[Opening RECORDS FOR THIS TASK section]

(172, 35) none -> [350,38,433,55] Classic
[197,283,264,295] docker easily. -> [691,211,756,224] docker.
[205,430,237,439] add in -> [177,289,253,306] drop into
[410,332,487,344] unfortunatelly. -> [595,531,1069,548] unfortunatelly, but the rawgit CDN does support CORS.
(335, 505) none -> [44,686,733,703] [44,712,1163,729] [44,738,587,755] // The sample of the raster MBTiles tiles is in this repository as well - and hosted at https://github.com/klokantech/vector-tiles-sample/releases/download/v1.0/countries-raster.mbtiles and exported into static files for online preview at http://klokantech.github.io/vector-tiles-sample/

[Closing RECORDS FOR THIS TASK section]
[Opening RECORDS FOR THIS TASK section]

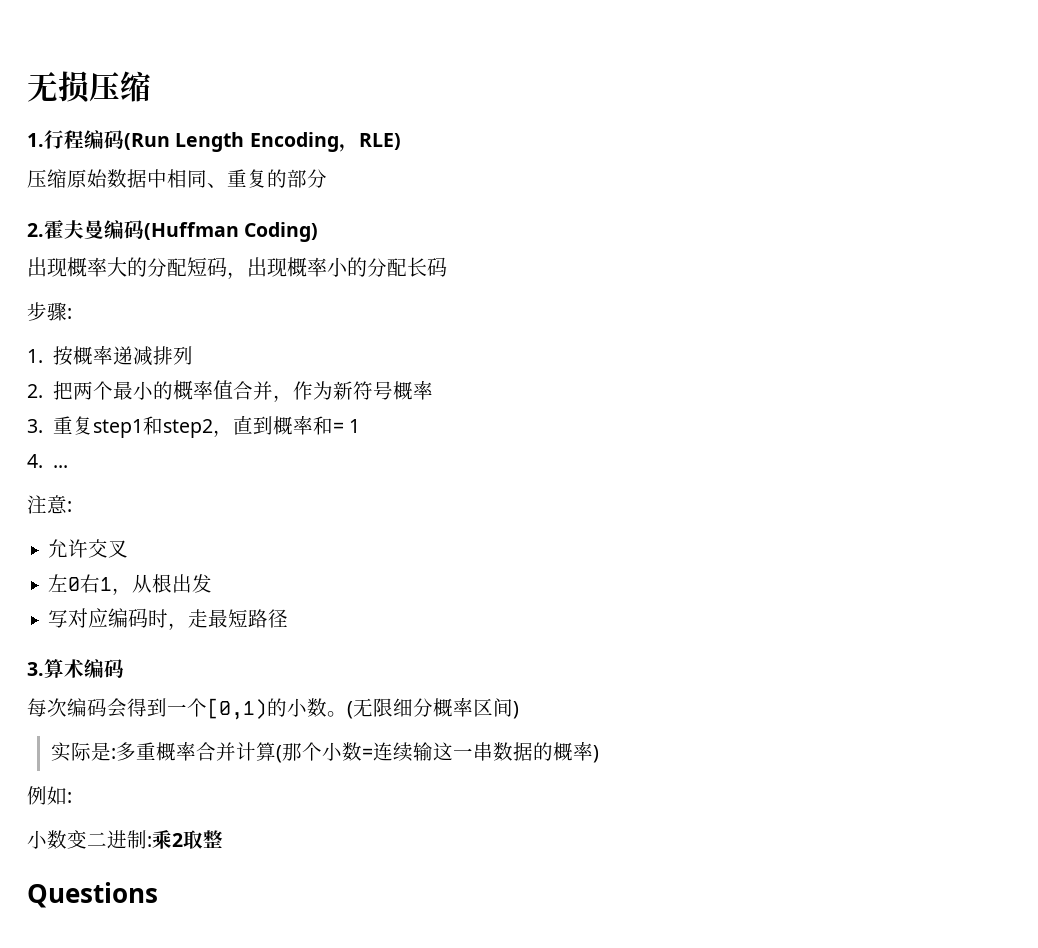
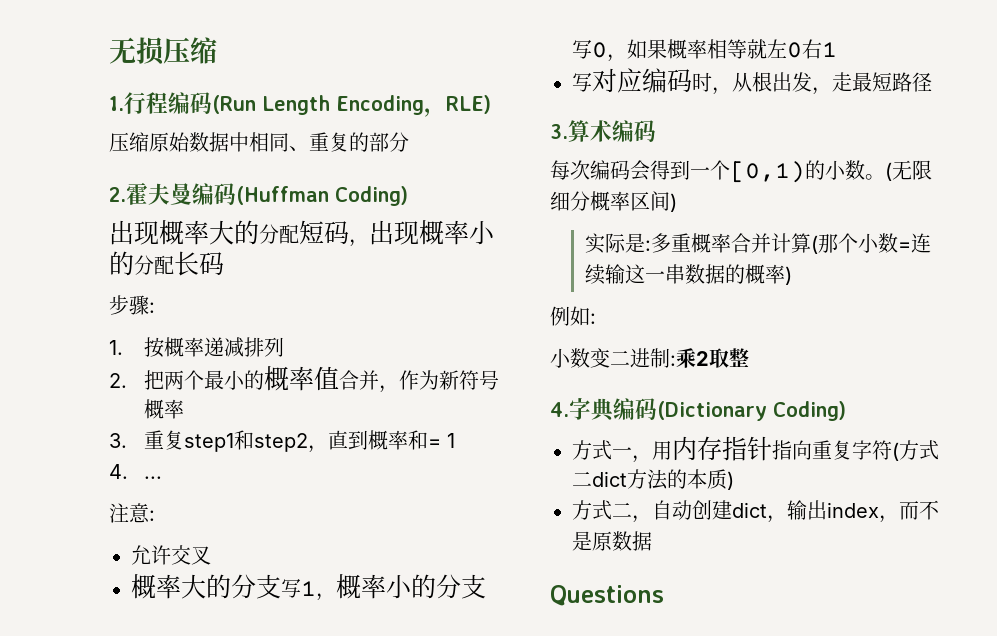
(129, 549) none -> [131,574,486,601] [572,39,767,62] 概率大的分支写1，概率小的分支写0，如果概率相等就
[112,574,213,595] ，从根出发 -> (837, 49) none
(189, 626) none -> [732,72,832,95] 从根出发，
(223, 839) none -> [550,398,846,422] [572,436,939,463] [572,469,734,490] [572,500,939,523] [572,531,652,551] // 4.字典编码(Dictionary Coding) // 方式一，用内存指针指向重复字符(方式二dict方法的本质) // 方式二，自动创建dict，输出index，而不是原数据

[Closing RECORDS FOR THIS TASK section]

TASK DIRECTIONS. Starting at the line with "[410,332,487,344] unfortunatelly. ->" and ending at the line with "(335, 505) none", print each line of the listing above exactly, with no other lines.

ANSWER BOX.
[410,332,487,344] unfortunatelly. -> [595,531,1069,548] unfortunatelly, but the rawgit CDN does support CORS.
(335, 505) none -> [44,686,733,703] [44,712,1163,729] [44,738,587,755] // The sample of the raster MBTiles tiles is in this repository as well - and hosted at https://github.com/klokantech/vector-tiles-sample/releases/download/v1.0/countries-raster.mbtiles and exported into static files for online preview at http://klokantech.github.io/vector-tiles-sample/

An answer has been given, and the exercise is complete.